Given that the quarter’s top exits (Technysis and Satellogic) both came out of Argentina, we’re taking the opportunity to analyze the country’s tech scene. Perhaps no other country in the region has experienced Argentina’s simultaneous lows of economic misfortune while maintaining a relatively thriving technology sector.
Argentinians have suffered decades of high inflation, which has sat above 50% since June 2021. The economic tradeoffs needed to curb inflation are politically unpopular, and the country has turned to the IMF to fund its government 21 times in the past 66 years. As a result, purchasing power in Argentinian pesos has diminished, a shadow economy in USD thrives, those Argentinians that can look for a better life abroad, while laws try to prevent capital flight and GDP per capita sits below Cuba’s.
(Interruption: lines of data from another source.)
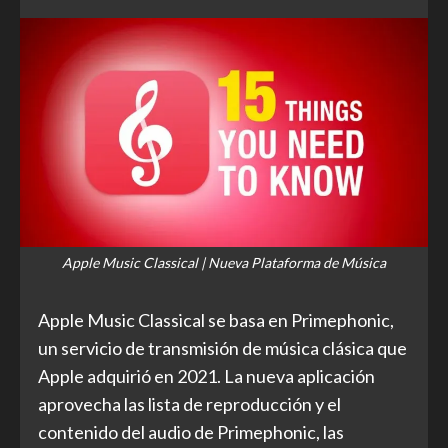
Apple Music Classical | Nueva Plataforma de Música
Apple Music Classical se basa en Primephonic,
un servicio de transmisión de música clásica que
Apple adquirió en 2021. La nueva aplicación
aprovecha las lista de reproducción y el
contenido del audio de Primephonic, las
And yet, despite the economic and psychological toll this has taken on Argentinians, the nation still thrives in other respects. It is the region’s 3rd largest economy and still ranks 2nd in the region for HDI and 3rd for Gini. When it comes to the tech scene, Argentina ranks 4th in a number of metrics:
- Total funded companies (408)
- Total equity financings (777)
- Total equity dollars raised ($3.2 billion)
However, in perhaps the most important metric of all, Argentina ranks 2nd, with 66 total exits. Argentinian start-ups, therefore, have a higher likelihood of exit success than many other nation’s start-ups and require relatively less capital to get there.
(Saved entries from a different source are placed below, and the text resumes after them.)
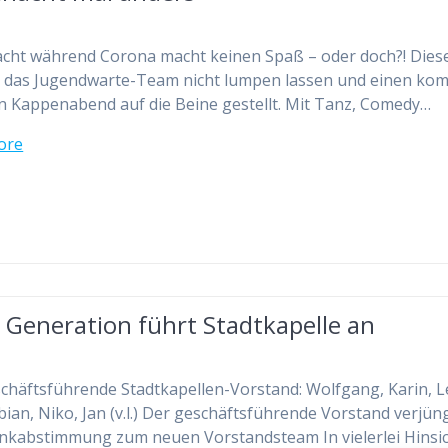
cht während Corona macht keinen Spaß – oder doch?! Diese
h das Jugendwarte-Team nicht lumpen lassen und einen kom
en Kappenabend auf die Beine gestellt. Mit Tanz, Comedy…
ore
 Generation führt Stadtkapelle an
chäftsführende Stadtkapellen-Vorstand: Wolfgang, Karin, L
bian, Niko, Jan (v.l.) Der geschäftsführende Vorstand verjüng
inkabstimmung zum neuen Vorstandsteam In vielerlei Hinsi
The impact on tech from the country’s larger economic issues only becomes apparent when looking at per-capita figures. So while it consistently ranks fourth in investment metrics and second in exit metrics, the country’s position drops to fifth and fourth respectively when we account for its 46 million inhabitants. Considering the size of its monetary challenges, this impact looks relatively small and points instead to the resilience of the nation’s technology industry.
Digging in, this industry looks much like the region’s as a whole in terms of sector, although with some interesting outliers. For example, much like Latin America overall, Argentina’s e-commerce and fintech sectors have raised the most funding at $1.4 billion and $768 million raised, respectively. Interestingly, however, travel and hospitality startups have raised the 4th highest number of equity dollars in Argentina, while this sector comes 11th for the region as a whole. Much of this is due to the success of Despegar, a travel marketplace that has the distinction of breaking the decade-long IPO dry spell for regional technology companies when it listed in 2017.
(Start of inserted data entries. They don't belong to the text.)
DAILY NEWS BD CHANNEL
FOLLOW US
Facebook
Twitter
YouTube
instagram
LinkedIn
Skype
Also uniquely, companies in the media and advertising sector raised 17% of Argentina’s total financings, while this number sits at only 9% for the region, and the sector ranks 2nd nationally in terms of total exits, when it is 4th regionally. The country has yet to see a breakout media and advertising company in terms of either funding or exit, but the most successful company to date is Navent, which raised a total of $50 million and was acquired by QuintoAndar this quarter.
All in all, Argentina looks to have a dual-track economy. It struggles with monetary and economic issues that have not seemed to damage its long-standing role as a technology innovation leader. But this assessment tempts us to look toward the hypothetical: what could Argentina’s powerful start-up engine accomplish if, instead of pushing against its larger economy, it was bolstered by it?